START RECORDS PROVIDED

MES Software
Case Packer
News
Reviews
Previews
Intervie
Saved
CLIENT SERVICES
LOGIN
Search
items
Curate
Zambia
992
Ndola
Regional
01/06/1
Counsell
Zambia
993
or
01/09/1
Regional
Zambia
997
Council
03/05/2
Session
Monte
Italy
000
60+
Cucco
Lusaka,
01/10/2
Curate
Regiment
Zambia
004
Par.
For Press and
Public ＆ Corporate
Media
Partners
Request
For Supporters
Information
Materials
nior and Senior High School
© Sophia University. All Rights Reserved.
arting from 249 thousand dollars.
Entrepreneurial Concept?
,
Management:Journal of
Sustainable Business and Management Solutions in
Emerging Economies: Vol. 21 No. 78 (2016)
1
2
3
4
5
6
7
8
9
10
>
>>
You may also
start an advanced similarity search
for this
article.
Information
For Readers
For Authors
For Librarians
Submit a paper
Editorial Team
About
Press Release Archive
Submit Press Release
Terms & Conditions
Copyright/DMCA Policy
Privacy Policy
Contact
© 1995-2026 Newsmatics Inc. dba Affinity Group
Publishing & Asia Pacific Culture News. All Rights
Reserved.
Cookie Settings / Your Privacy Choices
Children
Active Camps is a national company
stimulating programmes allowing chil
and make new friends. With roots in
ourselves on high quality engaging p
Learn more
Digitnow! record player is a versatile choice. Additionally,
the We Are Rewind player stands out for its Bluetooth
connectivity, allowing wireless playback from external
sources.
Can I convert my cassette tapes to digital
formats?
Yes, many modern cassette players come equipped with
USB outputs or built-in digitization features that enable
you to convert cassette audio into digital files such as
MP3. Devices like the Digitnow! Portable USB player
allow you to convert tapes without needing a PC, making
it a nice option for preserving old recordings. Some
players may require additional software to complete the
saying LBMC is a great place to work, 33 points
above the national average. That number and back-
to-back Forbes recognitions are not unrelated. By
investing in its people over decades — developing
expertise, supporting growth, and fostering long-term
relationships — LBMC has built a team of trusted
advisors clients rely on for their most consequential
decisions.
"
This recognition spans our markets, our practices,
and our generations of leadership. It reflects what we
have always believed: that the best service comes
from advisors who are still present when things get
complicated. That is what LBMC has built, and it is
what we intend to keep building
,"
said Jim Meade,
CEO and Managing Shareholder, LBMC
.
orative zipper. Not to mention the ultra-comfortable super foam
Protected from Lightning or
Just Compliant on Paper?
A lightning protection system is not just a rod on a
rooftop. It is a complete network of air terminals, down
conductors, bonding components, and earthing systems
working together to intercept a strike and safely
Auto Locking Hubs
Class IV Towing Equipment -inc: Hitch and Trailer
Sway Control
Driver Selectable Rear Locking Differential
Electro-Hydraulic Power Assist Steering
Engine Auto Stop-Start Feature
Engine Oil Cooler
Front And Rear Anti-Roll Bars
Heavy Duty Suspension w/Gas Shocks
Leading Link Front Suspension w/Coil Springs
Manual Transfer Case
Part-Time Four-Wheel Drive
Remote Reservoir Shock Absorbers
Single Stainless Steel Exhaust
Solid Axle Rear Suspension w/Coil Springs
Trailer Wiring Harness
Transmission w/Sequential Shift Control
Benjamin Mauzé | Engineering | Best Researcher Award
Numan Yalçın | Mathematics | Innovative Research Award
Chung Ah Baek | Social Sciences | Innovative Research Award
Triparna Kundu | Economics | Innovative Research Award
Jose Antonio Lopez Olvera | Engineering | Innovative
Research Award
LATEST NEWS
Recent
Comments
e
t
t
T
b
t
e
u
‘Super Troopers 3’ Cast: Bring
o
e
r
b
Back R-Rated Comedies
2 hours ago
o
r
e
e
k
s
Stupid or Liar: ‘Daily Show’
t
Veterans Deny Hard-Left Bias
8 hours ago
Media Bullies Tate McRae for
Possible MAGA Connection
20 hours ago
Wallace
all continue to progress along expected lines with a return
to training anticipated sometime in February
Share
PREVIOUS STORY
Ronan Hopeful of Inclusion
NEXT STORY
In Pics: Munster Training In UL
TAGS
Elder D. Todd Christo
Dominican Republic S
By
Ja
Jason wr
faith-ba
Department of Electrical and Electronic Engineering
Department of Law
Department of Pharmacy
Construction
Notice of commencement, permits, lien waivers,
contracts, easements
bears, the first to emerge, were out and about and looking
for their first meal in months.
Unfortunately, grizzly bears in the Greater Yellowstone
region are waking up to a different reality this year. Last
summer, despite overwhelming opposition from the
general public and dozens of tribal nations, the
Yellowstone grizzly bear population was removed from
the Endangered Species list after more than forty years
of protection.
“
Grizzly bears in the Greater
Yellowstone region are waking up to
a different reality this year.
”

END RECORDS PROVIDED

PROBLEM DESCRIPTION:
Please print, unchanged, everything from the start of the entries down to the line containing "This recognition spans", with that line included.

EXPECTED OUTPUT:
MES Software
Case Packer
News
Reviews
Previews
Intervie
Saved
CLIENT SERVICES
LOGIN
Search
items
Curate
Zambia
992
Ndola
Regional
01/06/1
Counsell
Zambia
993
or
01/09/1
Regional
Zambia
997
Council
03/05/2
Session
Monte
Italy
000
60+
Cucco
Lusaka,
01/10/2
Curate
Regiment
Zambia
004
Par.
For Press and
Public ＆ Corporate
Media
Partners
Request
For Supporters
Information
Materials
nior and Senior High School
© Sophia University. All Rights Reserved.
arting from 249 thousand dollars.
Entrepreneurial Concept?
,
Management:Journal of
Sustainable Business and Management Solutions in
Emerging Economies: Vol. 21 No. 78 (2016)
1
2
3
4
5
6
7
8
9
10
>
>>
You may also
start an advanced similarity search
for this
article.
Information
For Readers
For Authors
For Librarians
Submit a paper
Editorial Team
About
Press Release Archive
Submit Press Release
Terms & Conditions
Copyright/DMCA Policy
Privacy Policy
Contact
© 1995-2026 Newsmatics Inc. dba Affinity Group
Publishing & Asia Pacific Culture News. All Rights
Reserved.
Cookie Settings / Your Privacy Choices
Children
Active Camps is a national company
stimulating programmes allowing chil
and make new friends. With roots in
ourselves on high quality engaging p
Learn more
Digitnow! record player is a versatile choice. Additionally,
the We Are Rewind player stands out for its Bluetooth
connectivity, allowing wireless playback from external
sources.
Can I convert my cassette tapes to digital
formats?
Yes, many modern cassette players come equipped with
USB outputs or built-in digitization features that enable
you to convert cassette audio into digital files such as
MP3. Devices like the Digitnow! Portable USB player
allow you to convert tapes without needing a PC, making
it a nice option for preserving old recordings. Some
players may require additional software to complete the
saying LBMC is a great place to work, 33 points
above the national average. That number and back-
to-back Forbes recognitions are not unrelated. By
investing in its people over decades — developing
expertise, supporting growth, and fostering long-term
relationships — LBMC has built a team of trusted
advisors clients rely on for their most consequential
decisions.
"
This recognition spans our markets, our practices,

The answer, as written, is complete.